What I wanted to do

Dec 26, 2007 05:18

What I wanted to do was to post one update per day. The funny thing is, the post below this one was intended to be posted yesterday and today I realized I hadn't posted it here, so I posted it today. But since that wasn't my intention, I decided it would be unfair to me to count that as today's post, so that's what happened.

I'll post about this very incident and what I mean by unfair to me since it so neatly brings itself up here.

What do I mean by being unfair to me exactly? It's my time to begin with, so how can I possibly be unfair to myself by using it in whatever way I choose?

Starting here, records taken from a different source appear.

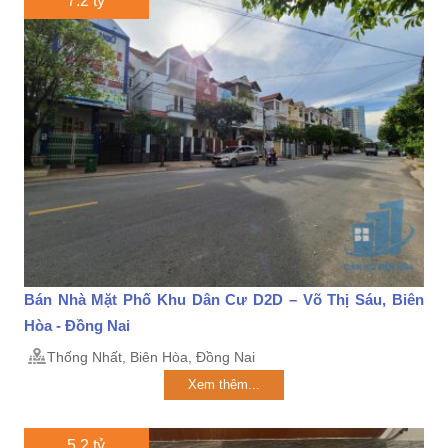
7.2 tỷ
Bán Nhà Mặt Phố Khu Dân Cư D2D – Võ Thị Sáu, Biên
Hòa - Đồng Nai
Thống Nhất, Biên Hòa, Đồng Nai
Xem thêm...
5.2 tỷ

Well, what I mean by that is that I've made myself a commitment to make these posts a regular thing. So what happens if I don't make one? The answer is nothing happens. I'll say that again because I need you to really think about that, it's very important. Nothing happens. What do I mean that "nothing happens?" I mean precisely that. NOTHING HAPPENS. And that's what's important about it.

There are no direct, obvious consequences to not posting for a day. No one is going to ground me, I'm not going to lose TV priveleges, My eyeball won't pop out of my head, I won't get hit by a bus, nothing. But that is so very NOT what I mean when I say that nothing happens, although these things are true as well.

We have to remember what my goal is here, what I've defined as my purpose in life, and that is "to change the world in a profound, meaningful and positive way." So now when you think of things in those terms, and I say that what happens if I don't post one day is that "nothing happens," you have some idea of what it means that nothing happens. And therein lies the real, hidden consequence of not following through on my commitment.

If I have set forth as my purpose in life to make a profound, meaningful and positive change in the world and nothing happens, what would that be? A catastrophic failure. If I set forth as my purpose in life to make a profound, meaningful and postive change in the world and I catastrophically fail, who is that unfair to? Me. It also happens to be unfair to those whose lives would be impacted by those changes in the world, but they would be none the wiser. I would be the wiser, I would know the difference because I would be fully aware of my intent and my failure, and as such I am the one it would be unfair to.

So that's why I posted this today. Maybe it will help spark some kind of realization for you too. Have a great day, ponder on what I've said, let it sink in and make a difference to you, and enjoy!